### Texte extrait
--------------------
Guides des « bonnes pratiques » et obligations de sécurité de l’employeur

Le gouvernement et le patronat ont préparé la reprise d’activité en s’appuyant sur la négociation de « guides sectoriels de bonnes pratiques ». Ces derniers visent à compléter les dispositions générales du code du travail relatives aux obligations des employeurs en matière la santé et sécurité des salariés dans le cadre de la crise sanitaire actuelle.
Le patronat compte ainsi s’exonérer de ses responsabilités envers les salariés. En effet, dès lors qu’auront été négociés ces guides, le juge pourrait être influencé et avoir tendance à considérer que l’employeur a répondu à ses obligations en suivant strictement les recommandations décrites – même si elles sont partielles ou ne répondent pas aux besoins ou réalités des conditions de travail dans les entreprises. Et ce serait faire peser un risque aux salariés d’être déboutés. De la même manière, la nature juridique des guides ou fiches métiers n’est pas évidente, et un employeur pourrait reprocher à un salarié ou un syndicat de ne pas les avoir contestés devant le juge.
Pour ces raisons, il est impératif de prêter tout d’abord une grande attention à la négociation de ces accords. Nous recommandons également aux syndicats et aux fédérations de ne pas les signer et de communiquer publiquement leurs analyses sur les manquements en matière de protection des salariés. C’est à ces conditions que nous pourrons faire valoir les droits des salariés en justice ultérieurement, et faire reconnaitre la responsabilité le cas échéant des employeurs.
--------------------
### Consigne A
Répondez à ces questions sur le texte consacré aux guides de bonnes pratiques :
(i) Qui a préparé la reprise d'activité en s'appuyant sur la négociation de guides sectoriels ?
(ii) Qu'est-ce qu'un employeur pourrait reprocher à un salarié ou à un syndicat ?
(iii) Que recommande-t-on aux syndicats et aux fédérations de faire avec ces accords ?
### Consigne B
Dans le texte sur les guides de bonnes pratiques, transformez en liste le paragraphe commençant par « Le patronat compte ainsi » en conservant ses faits essentiels.
### Consigne C
Reprenez, s'il vous plaît, le texte sur les guides de bonnes pratiques après sa dernière phrase et poursuivez-en la rédaction.
Les enregistrements proviennent d'une autre source.
--------------------
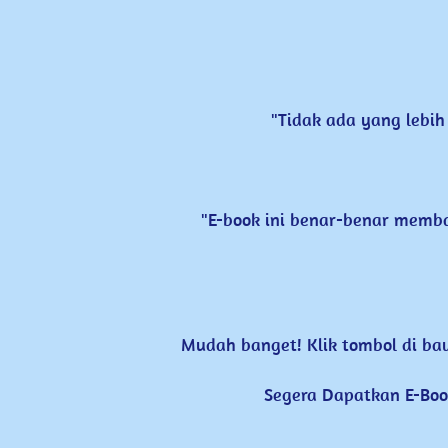
"Tidak ada yang lebih 
"E-book ini benar-benar ​memban
Mudah banget! Klik tombol di baw
Segera Dapatkan E-Boo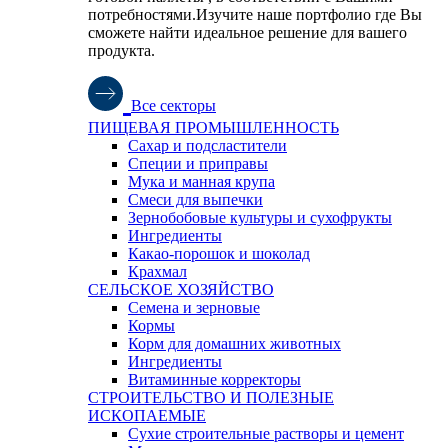
потребностями.Изучите наше портфолио где Вы
сможете найти идеальное решение для вашего
продукта.
Все секторы
ПИЩЕВАЯ ПРОМЫШЛЕННОСТЬ
Сахар и подсластители
Специи и приправы
Мука и манная крупа
Смеси для выпечки
Зернобобовые культуры и сухофрукты
Ингредиенты
Какао-порошок и шоколад
Крахмал
СЕЛЬСКОЕ ХОЗЯЙСТВО
Семена и зерновые
Кормы
Корм для домашних животных
Ингредиенты
Витаминные корректоры
СТРОИТЕЛЬСТВО И ПОЛЕЗНЫЕ
ИСКОПАЕМЫЕ
Сухие строительные растворы и цемент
--------------------
### Réponse A
(i) Le gouvernement et le patronat.
(ii) De ne pas avoir contesté les guides ou fiches métiers devant le juge.
(iii) De ne pas les signer et de communiquer publiquement leurs analyses sur les manquements en matière de protection des salariés.

### Réponse B
- Le patronat compte s'exonérer de ses responsabilités envers les salariés.
- Une fois ces guides négociés, le juge pourrait considérer que l'employeur a rempli ses obligations en suivant strictement leurs recommandations. Ce serait le cas même si elles sont partielles ou ne répondent pas aux réalités des conditions de travail.
- Les salariés courraient alors le risque d'être déboutés.
- La nature juridique des guides ou fiches métiers n'est pas évidente.
- Un employeur pourrait reprocher à un salarié ou à un syndicat de ne pas les avoir contestés devant le juge.

### Réponse C
L’employeur doit prendre les mesures nécessaires pour assurer la sécurité et protéger la santé physique des salariés. La force de cette obligation de sécurité est définie par la Cour de cassation, qui a fait évoluer sa jurisprudence en 2015.

Avant 2015, c’était une obligation de sécurité de résultat. Cela signifiait que pour savoir si la responsabilité de l’employeur pouvait être engagée, on regardait seulement le résultat, c’est à dire l’état de santé du salarié. Si la santé du salarié était atteinte, la responsabilité de l’employeur était automatique. Cela valait également pour la prévention des risques : dès lors qu’un employeur exposait un salarié à un risque sans prendre les mesures de protection appropriées, il manquait à son obligation de sécurité de résultat. De la même manière, la responsabilité de l’employeur pouvait être engagée si le risque se réalisait, quand bien même il aurait pris toutes les mesures nécessaires pour l’éviter.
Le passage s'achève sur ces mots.